RATIONALE: Clinical reports indicate that acute exposure to 3,4-methylenedioxymethamphetamine (MDMA; "Ecstasy") may induce pathological cerebrovascular responses in human users of the drug, however, the mechanism by which MDMA might effect these pathological changes is not clear. OBJECTIVES: To examine the effects of acute MDMA administration on the relationship between local cerebral blood flow (LCBF) and local cerebral glucose utilisation (LCMRglu); to determine the effect, if any, acute exposure to MDMA has on the cerebral circulation, independently of alterations in cerebral metabolic demand. METHODS: Dark Agouti rats were injected with 15 mg.kg(-1) i.p. MDMA or saline equivalent. LCBF and LCMRglu were measured in 50 brain areas using the fully quantitative [14C]iodoantipyrine and [14C]2-deoxyglucose autoradiographic techniques, respectively. RESULTS: MDMA produced significant increases in LCMRglu in 23 brain areas, most markedly in the motor system (globus pallidus; +82%; medial striatum; +71%). In contrast, significant decreases in LCBF were observed in 28 brain areas, most markedly in primary sensory nuclei (superior colliculus; -32%) and limbic areas (anterior thalamus; -34%). Global analysis revealed a close correlation (r=0.87) between LCMRglu and LCBF with a ratio of 1.53 in controls. Despite the divergence of LCMRglu (increases) and LCBF (decreases) in MDMA-treated groups, there was a similar close correlation (r=0.84), but the ratio was decreased to 1.22. CONCLUSIONS: This study provides clear evidence that acute exposure to MDMA results in cerebrovascular dysfunction. The uncoupling of LCBF from underlying metabolic demand, possibly due to the vasoconstrictor action of 5-HT, could provide the basis for oligaemia-induced pathological changes in the brain.

Functional consequences of perinatal exposure to 3,4-methylenedioxymethamphetamine in rat brain.

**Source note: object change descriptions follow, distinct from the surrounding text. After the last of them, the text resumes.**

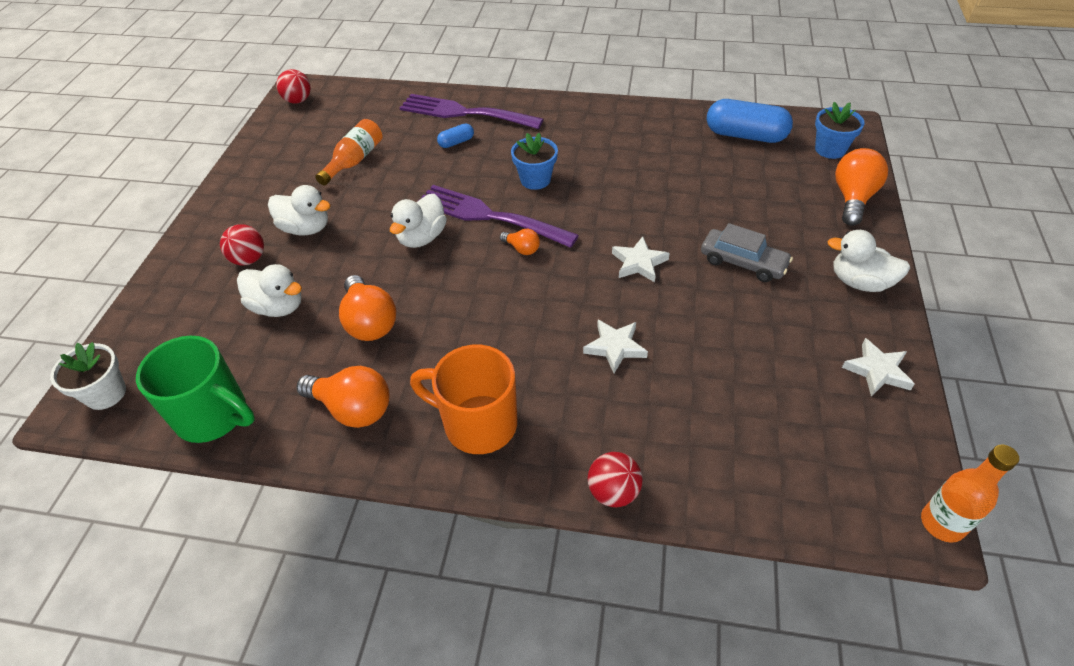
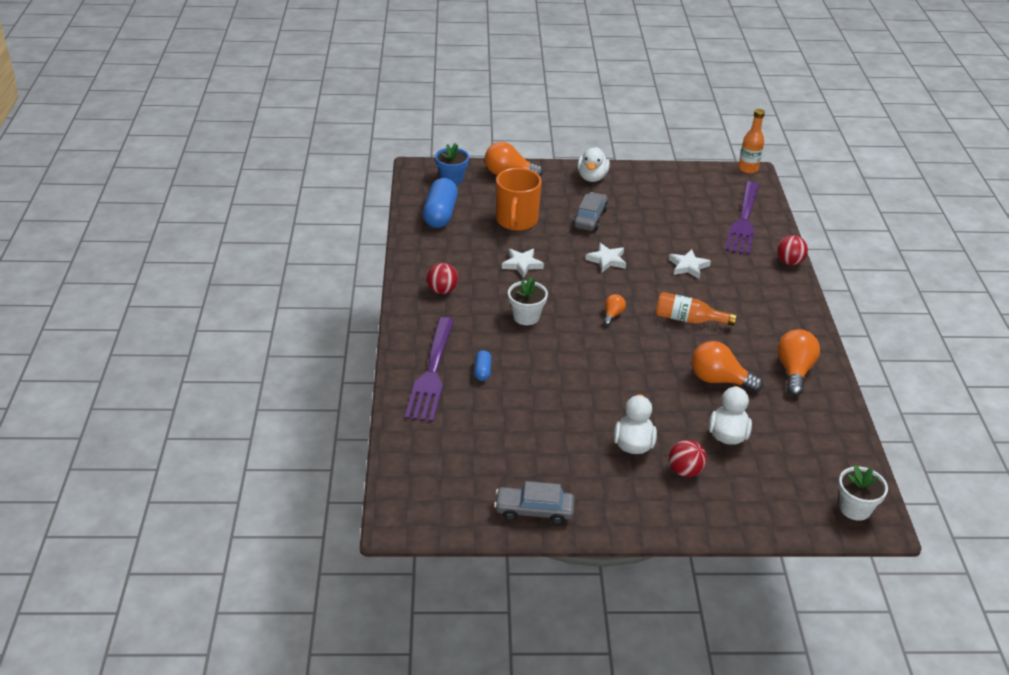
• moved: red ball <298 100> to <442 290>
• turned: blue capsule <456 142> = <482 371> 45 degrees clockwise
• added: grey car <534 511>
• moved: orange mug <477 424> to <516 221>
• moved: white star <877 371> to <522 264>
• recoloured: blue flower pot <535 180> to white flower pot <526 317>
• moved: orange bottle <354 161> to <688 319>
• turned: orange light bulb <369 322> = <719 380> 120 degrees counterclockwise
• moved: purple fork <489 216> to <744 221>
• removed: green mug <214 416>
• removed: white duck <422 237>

1. In this study we have examined methylenedioxymethamphetamine (MDMA)-induced toxicity in perinatal rat brain, related this to normal development of serotonin transporter sites (SERT), and determined whether early exposure to MDMA subsequently alters cerebral function in adults. 2. Perinatal development of SERT was visualized and quantified using [(3)H]-paroxetine binding autoradiography in embryonic and neonatal rat brain from embryonic day 15 (E15) to postnatal day p30 (p30). Cerebral glucose utilization (lCMR(glu)) was measured by 2-deoxyglucose autoradiography in adult rats. 3. [(3)H]-Paroxetine binding was observed in forebrain from E18. From birth (p0), binding was organized into neocortical columns (75% higher at p10 than in adult) which declined toward adult levels between p20 and p25. 4. MDMA treatment (20 mg x kg(-1) s.c. twice daily for four days) commencing at developmental stages from E15 (treatment given to dams) to p20, had no effect upon [(3)H]-paroxetine binding measured at p40. Treatments started on p25 or later resulted in significant decreases in [(3)H]-paroxetine binding (>or=46%). This was coincident with the development of adult patterns of binding in forebrain. 5. Despite the lack of MDMA-induced neurotoxicity, rats treated in utero (E15) showed increased lCMR(glu) in locus coeruleus (+37%), and in areas receiving ascending noradrenergic innervation, such as anterior thalamus (+44%) and septal nucleus (+24%). 6 These studies confirm that the susceptibility of serotonergic terminals to the neurotoxic properties of MDMA is absent in the immediate perinatal period, but also suggests that in utero MDMA exposure produces significant long-term effects on cerebral function by a mechanism as yet unknown.